## GOAL OF THE EXERCISE
Without the pictures, print each of the records below exactly as it appears.

-- DATASET EXTRACT follows --

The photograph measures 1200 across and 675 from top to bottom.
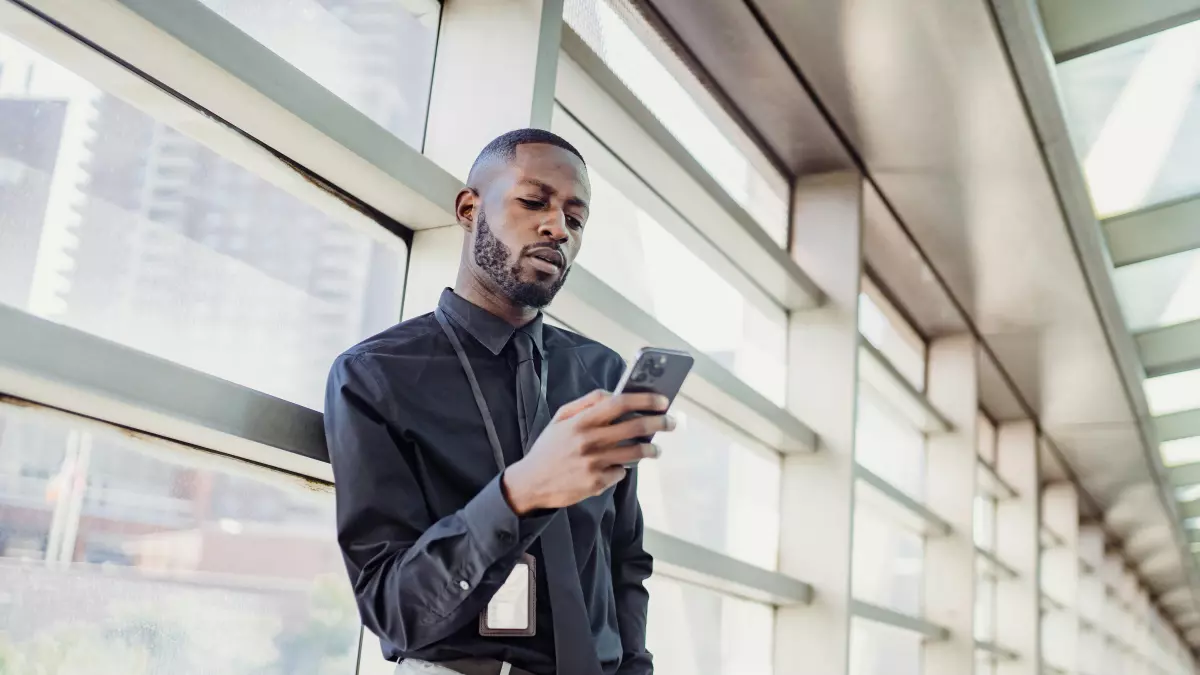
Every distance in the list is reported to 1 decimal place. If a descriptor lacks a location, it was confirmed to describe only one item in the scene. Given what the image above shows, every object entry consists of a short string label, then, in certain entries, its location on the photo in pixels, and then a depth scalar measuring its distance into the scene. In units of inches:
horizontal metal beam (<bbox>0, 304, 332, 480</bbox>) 59.9
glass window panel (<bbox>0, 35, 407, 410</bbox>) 68.9
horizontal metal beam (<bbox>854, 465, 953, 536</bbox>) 219.8
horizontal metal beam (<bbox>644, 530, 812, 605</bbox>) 129.7
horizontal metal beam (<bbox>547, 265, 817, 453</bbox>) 118.5
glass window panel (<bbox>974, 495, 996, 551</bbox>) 342.3
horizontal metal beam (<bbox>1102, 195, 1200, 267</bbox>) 234.0
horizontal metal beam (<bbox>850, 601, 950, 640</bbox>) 207.2
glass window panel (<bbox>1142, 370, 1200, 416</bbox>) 327.6
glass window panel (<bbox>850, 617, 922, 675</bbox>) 229.0
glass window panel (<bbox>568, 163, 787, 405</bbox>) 147.2
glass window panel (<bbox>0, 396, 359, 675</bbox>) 67.3
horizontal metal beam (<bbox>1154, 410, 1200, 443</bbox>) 360.2
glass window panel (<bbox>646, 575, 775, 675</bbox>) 151.8
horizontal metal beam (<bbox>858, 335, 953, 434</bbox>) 239.8
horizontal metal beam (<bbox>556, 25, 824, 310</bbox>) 129.9
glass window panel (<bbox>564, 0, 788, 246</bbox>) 144.8
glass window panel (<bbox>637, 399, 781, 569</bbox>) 156.2
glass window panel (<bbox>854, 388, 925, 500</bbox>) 246.1
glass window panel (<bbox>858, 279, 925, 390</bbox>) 244.7
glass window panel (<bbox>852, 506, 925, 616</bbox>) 237.5
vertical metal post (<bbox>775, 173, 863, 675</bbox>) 185.8
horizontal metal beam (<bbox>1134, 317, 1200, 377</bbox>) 292.0
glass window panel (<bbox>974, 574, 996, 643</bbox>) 335.6
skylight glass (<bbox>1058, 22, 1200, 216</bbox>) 178.7
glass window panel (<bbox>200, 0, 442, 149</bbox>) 90.4
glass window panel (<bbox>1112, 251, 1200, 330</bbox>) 254.7
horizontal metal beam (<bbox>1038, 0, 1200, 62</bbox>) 162.9
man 57.4
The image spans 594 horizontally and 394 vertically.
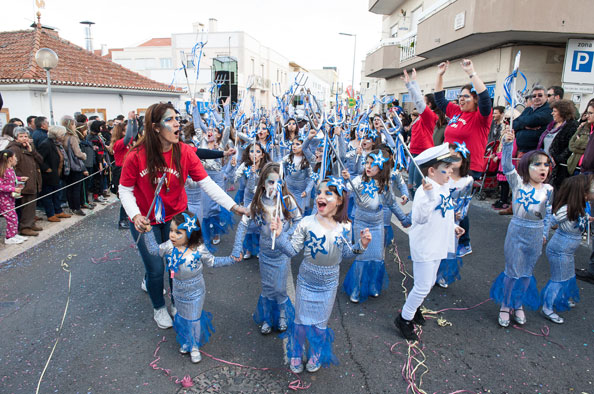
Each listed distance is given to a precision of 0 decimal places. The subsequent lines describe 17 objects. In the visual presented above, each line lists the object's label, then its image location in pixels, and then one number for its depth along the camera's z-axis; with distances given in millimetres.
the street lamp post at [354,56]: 25528
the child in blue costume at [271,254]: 3410
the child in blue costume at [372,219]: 4121
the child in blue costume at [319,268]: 2922
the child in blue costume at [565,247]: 3791
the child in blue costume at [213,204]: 5930
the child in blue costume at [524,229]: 3551
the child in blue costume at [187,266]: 3064
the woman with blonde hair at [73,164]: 7395
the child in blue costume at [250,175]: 5242
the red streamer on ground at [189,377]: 2854
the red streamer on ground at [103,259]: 5160
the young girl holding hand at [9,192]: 5711
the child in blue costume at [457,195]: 3926
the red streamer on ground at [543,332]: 3516
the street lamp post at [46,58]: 8305
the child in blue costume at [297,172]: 5730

-- DATASET EXTRACT concluded --

## SOLUTION TO THE PROBLEM
The photograph measures 1200 across and 675 from top to bottom.
Every distance in the list is reported to 1 decimal place. If a descriptor lacks a location, it was confirmed to describe only one item in the scene. Given what the image above shows, every object entry consists of a short string label, then, in certain entries, its location on the photo in pixels, and then a depth scalar measuring its distance into the scene. In units of inches:
horizontal metal beam (<bbox>0, 304, 332, 480</bbox>) 59.9
glass window panel (<bbox>0, 35, 407, 410</bbox>) 68.9
horizontal metal beam (<bbox>854, 465, 953, 536</bbox>) 219.8
horizontal metal beam (<bbox>644, 530, 812, 605</bbox>) 129.7
horizontal metal beam (<bbox>547, 265, 817, 453</bbox>) 118.5
glass window panel (<bbox>974, 495, 996, 551</bbox>) 342.3
horizontal metal beam (<bbox>1102, 195, 1200, 267</bbox>) 234.0
horizontal metal beam (<bbox>850, 601, 950, 640</bbox>) 207.2
glass window panel (<bbox>1142, 370, 1200, 416</bbox>) 327.6
glass window panel (<bbox>850, 617, 922, 675</bbox>) 229.0
glass window panel (<bbox>568, 163, 787, 405</bbox>) 147.2
glass window panel (<bbox>0, 396, 359, 675</bbox>) 67.3
horizontal metal beam (<bbox>1154, 410, 1200, 443</bbox>) 360.2
glass window panel (<bbox>646, 575, 775, 675</bbox>) 151.8
horizontal metal beam (<bbox>858, 335, 953, 434</bbox>) 239.8
horizontal metal beam (<bbox>556, 25, 824, 310</bbox>) 129.9
glass window panel (<bbox>564, 0, 788, 246</bbox>) 144.8
glass window panel (<bbox>637, 399, 781, 569</bbox>) 156.2
glass window panel (<bbox>854, 388, 925, 500</bbox>) 246.1
glass window panel (<bbox>858, 279, 925, 390</bbox>) 244.7
glass window panel (<bbox>852, 506, 925, 616</bbox>) 237.5
vertical metal post (<bbox>775, 173, 863, 675</bbox>) 185.8
horizontal metal beam (<bbox>1134, 317, 1200, 377</bbox>) 292.0
glass window panel (<bbox>974, 574, 996, 643</bbox>) 335.6
skylight glass (<bbox>1058, 22, 1200, 216</bbox>) 178.7
glass window panel (<bbox>200, 0, 442, 149</bbox>) 90.4
glass window panel (<bbox>1112, 251, 1200, 330</bbox>) 254.7
horizontal metal beam (<bbox>1038, 0, 1200, 62</bbox>) 162.9
man 57.4
The image spans 594 horizontally and 394 vertically.
Each listed distance is given to a precision of 0 decimal places. The subsequent lines describe 17 objects. In the visual presented above, each line lists the object's label, then its image location in pixels, and then one number for its depth along the camera's z-axis; with distances given in millimetres.
the street lamp post at [354,56]: 25528
the child in blue costume at [271,254]: 3410
the child in blue costume at [372,219]: 4121
the child in blue costume at [319,268]: 2922
the child in blue costume at [565,247]: 3791
the child in blue costume at [213,204]: 5930
the child in blue costume at [524,229]: 3551
the child in blue costume at [187,266]: 3064
the woman with blonde hair at [73,164]: 7395
the child in blue costume at [250,175]: 5242
the red streamer on ground at [189,377]: 2854
the red streamer on ground at [103,259]: 5160
the young girl holding hand at [9,192]: 5711
the child in blue costume at [457,195]: 3926
the red streamer on ground at [543,332]: 3516
the street lamp post at [46,58]: 8305
the child in blue costume at [297,172]: 5730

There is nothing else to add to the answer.